One year after the release of Beyoncé’s Billboard 200-topping album Cowboy Carter, “Texas Hold ‘Em” banjo player Rhiannon Giddens is opening up about feeling conflicted over her contributions to the culture-shifting project.

In an interview with Rolling Stone published Sunday ahead of the release of her own album What Did the Blackbird Say to the Crow, Giddens shared that she has struggled with the pros and cons of appearing on such a high-profile album. On the one hand, plucking strings on the LP’s No. 1 Billboard Hot 100 hit single “Texas Hold ‘Em” allowed her to feel embraced by the mainstream Black community for the first time, she says — but on the other, it also made her feel like her contributions were simply part of a “transaction.”

“There are so many of us struggling to maintain our humanity in this industry,” Giddens told the publication. “My biggest talent is collaboration. I’m really into sharing and being one of many, and I feel like that’s important, but you can’t be a superstar and do that. You just can’t!”

“There are two examples I could pull out, in my entire 20-year career, where I feel like I had to make a compromise in order for a greater good,” she continued. “This was one of those times … And there were definitely benefits: I’ve heard from people saying more people are taking banjo classes and dancing to it because of [‘Texas Hold ‘Em’]. It also gave me an entrée into the Black community that I’ve never had, to be honest.
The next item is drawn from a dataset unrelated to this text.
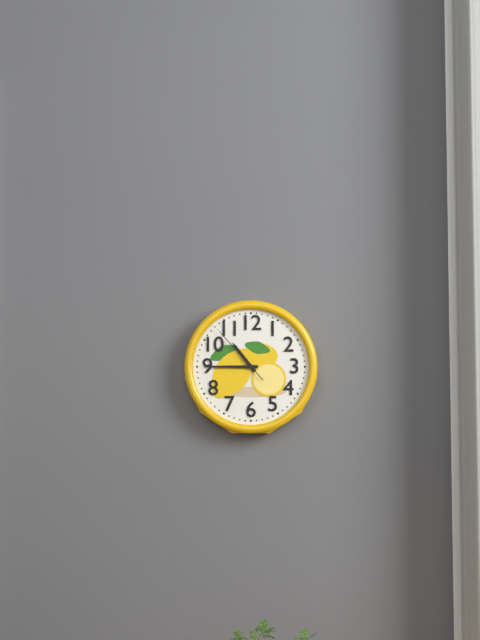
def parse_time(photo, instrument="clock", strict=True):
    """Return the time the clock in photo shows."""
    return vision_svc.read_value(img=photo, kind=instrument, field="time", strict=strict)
10:45:53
Because of all the things I’ve been fighting for my whole life, it’s been difficult to be seen as a Black musician, especially since I’m mixed, all this sh–. But for the first time, I felt acceptance from the mainstream Black community, which made me weep.”
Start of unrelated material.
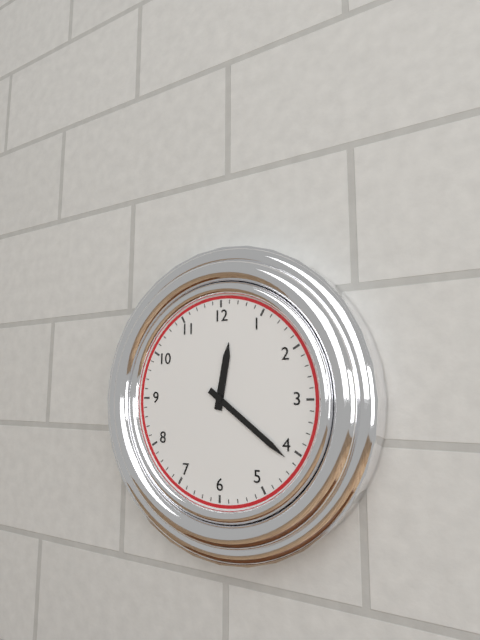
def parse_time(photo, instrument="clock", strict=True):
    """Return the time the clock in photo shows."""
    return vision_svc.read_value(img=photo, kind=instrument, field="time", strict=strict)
12:21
That said, Giddens said it was “really hard” to feel as though her talents were “treated as any other transaction in the music industry.” “Because I certainly didn’t do it for the money, I can tell you that,” she elaborated. “I did it for the mission. So, my idea of what the mission is and somebody else’s idea of what the mission is are not going to be the same thing. There’s a reason why I’m not a multi-millionaire. If you are a multi-millionaire, there are reasons why. No shade, whatever. It means you do things in a certain way.”
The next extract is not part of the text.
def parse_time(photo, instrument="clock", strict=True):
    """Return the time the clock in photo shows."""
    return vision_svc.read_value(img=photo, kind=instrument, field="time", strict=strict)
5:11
The folk musician went on to give an example of a mainstream artist whose mission she does resonate with: Kendrick Lamar, whom Giddens says uses his platform “in an intensely activist way.” “I don’t know how he does it, but he did it,” she said. “He’s unique. Most people aren’t like him. So I can’t expect everybody to be like him, and that’s fine.”

Released in March 2024, Cowboy Carter was one of the year’s most talked-about albums. Featuring collaborations with Dolly Parton, Willie Nelson, Miley Cyrus and Post Malone, the project sparked much discourse about the bounds of genre and whether Bey was “country enough” to make the pivot. The album was notably shut out by the Country Music Awards, receiving no nominations despite its success on the country charts (including the superstar becoming the first Black woman to ever top the Hot Country Songs chart). Cowboy Carter did, however, receive both best country album and album of the year at the 2025 Grammys.

At one point, Giddens herself even responded to the backlash Cowboy Carter faced from country music purists — whose dismissal of the album she said was “just racism” in an IMPACT x Nightline interview. “Nobody’s asking Lana Del Rey, ‘What right do you have to make a country record?’” Giddens said in March last year. “People don’t wanna say it’s because she’s Black. You know? But they use these … these coded terms, you know? And that’s problematic.”